» Brief: Skipping the images, transcribe each record below as it is.

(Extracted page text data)
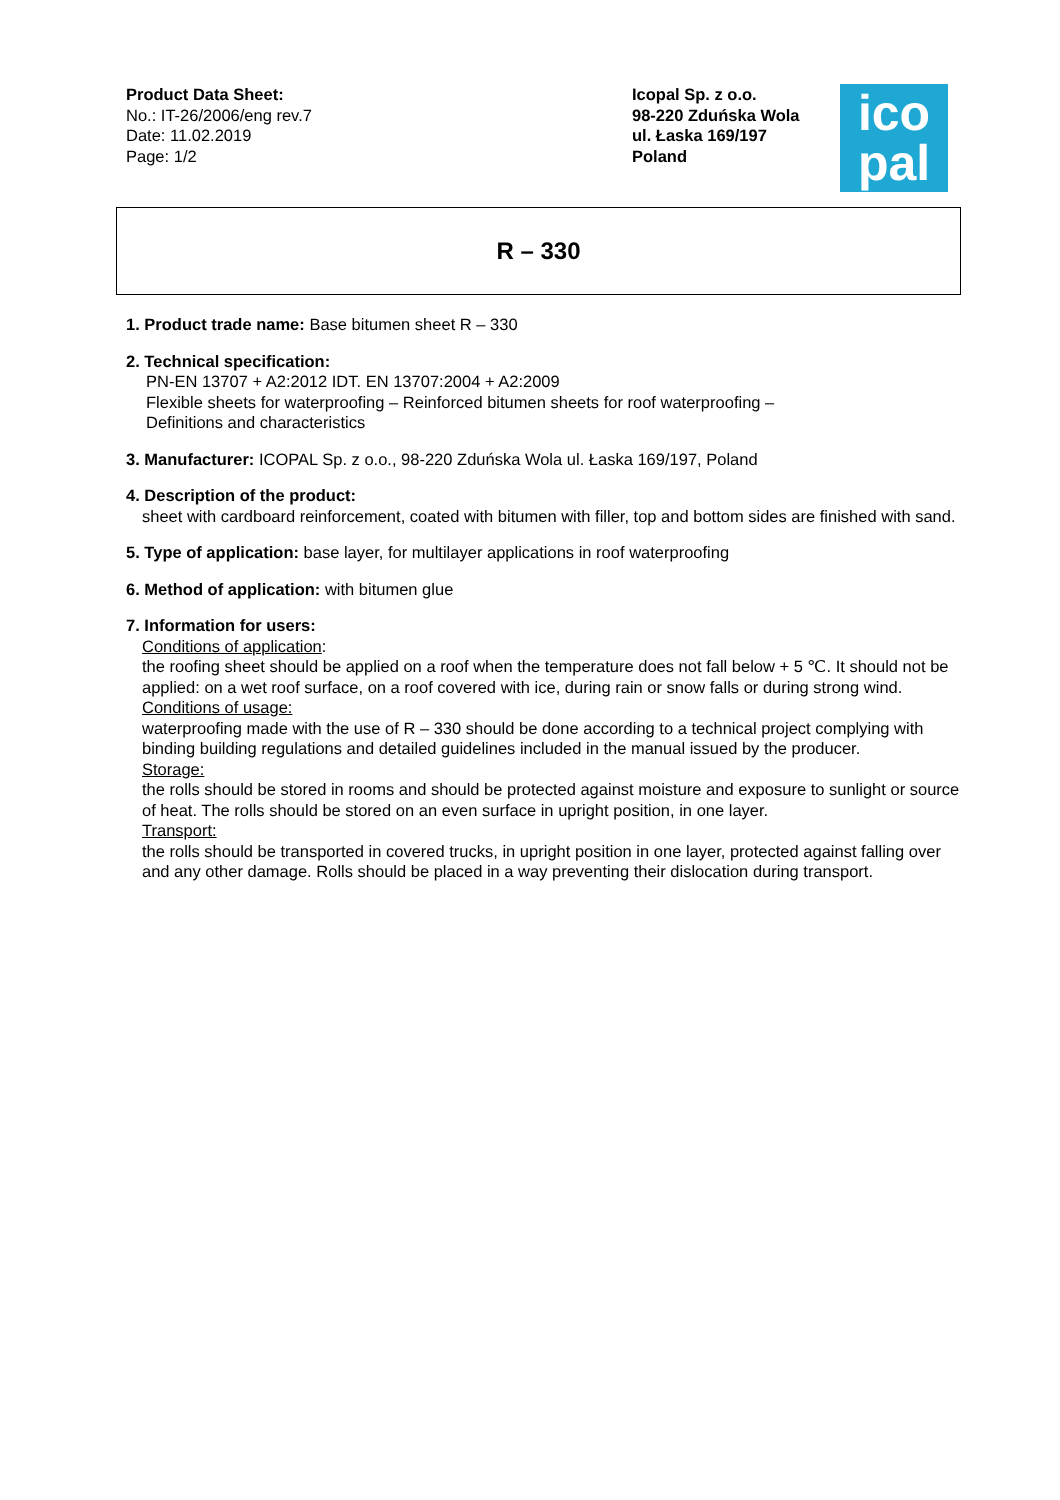Product Data Sheet:
No.: IT-26/2006/eng rev.7
Date: 11.02.2019
Page: 1/2
Icopal Sp. z o.o.
98-220 Zduńska Wola
ul. Łaska 169/197
Poland
ico
pal
R – 330
1. Product trade name: Base bitumen sheet R – 330
2. Technical specification:
PN-EN 13707 + A2:2012 IDT. EN 13707:2004 + A2:2009
Flexible sheets for waterproofing – Reinforced bitumen sheets for roof waterproofing –
Definitions and characteristics
3. Manufacturer: ICOPAL Sp. z o.o., 98-220 Zduńska Wola ul. Łaska 169/197, Poland
4. Description of the product:
sheet with cardboard reinforcement, coated with bitumen with filler, top and bottom sides are finished with sand.
5. Type of application: base layer, for multilayer applications in roof waterproofing
6. Method of application: with bitumen glue
7. Information for users:
Conditions of application:
the roofing sheet should be applied on a roof when the temperature does not fall below + 5 ℃. It should not be applied: on a wet roof surface, on a roof covered with ice, during rain or snow falls or during strong wind.
Conditions of usage:
waterproofing made with the use of R – 330 should be done according to a technical project complying with binding building regulations and detailed guidelines included in the manual issued by the producer.
Storage:
the rolls should be stored in rooms and should be protected against moisture and exposure to sunlight or source of heat. The rolls should be stored on an even surface in upright position, in one layer.
Transport:
the rolls should be transported in covered trucks, in upright position in one layer, protected against falling over and any other damage. Rolls should be placed in a way preventing their dislocation during transport.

» Response box:
Product Data Sheet:
No.: IT-26/2006/eng rev.7
Date: 11.02.2019
Page: 1/2
Icopal Sp. z o.o.
98-220 Zduńska Wola
ul. Łaska 169/197
Poland
ico
pal
R – 330
1. Product trade name: Base bitumen sheet R – 330
2. Technical specification:
PN-EN 13707 + A2:2012 IDT. EN 13707:2004 + A2:2009
Flexible sheets for waterproofing – Reinforced bitumen sheets for roof waterproofing –
Definitions and characteristics
3. Manufacturer: ICOPAL Sp. z o.o., 98-220 Zduńska Wola ul. Łaska 169/197, Poland
4. Description of the product:
sheet with cardboard reinforcement, coated with bitumen with filler, top and bottom sides are finished with sand.
5. Type of application: base layer, for multilayer applications in roof waterproofing
6. Method of application: with bitumen glue
7. Information for users:
Conditions of application:
the roofing sheet should be applied on a roof when the temperature does not fall below + 5 ℃. It should not be applied: on a wet roof surface, on a roof covered with ice, during rain or snow falls or during strong wind.
Conditions of usage:
waterproofing made with the use of R – 330 should be done according to a technical project complying with binding building regulations and detailed guidelines included in the manual issued by the producer.
Storage:
the rolls should be stored in rooms and should be protected against moisture and exposure to sunlight or source of heat. The rolls should be stored on an even surface in upright position, in one layer.
Transport:
the rolls should be transported in covered trucks, in upright position in one layer, protected against falling over and any other damage. Rolls should be placed in a way preventing their dislocation during transport.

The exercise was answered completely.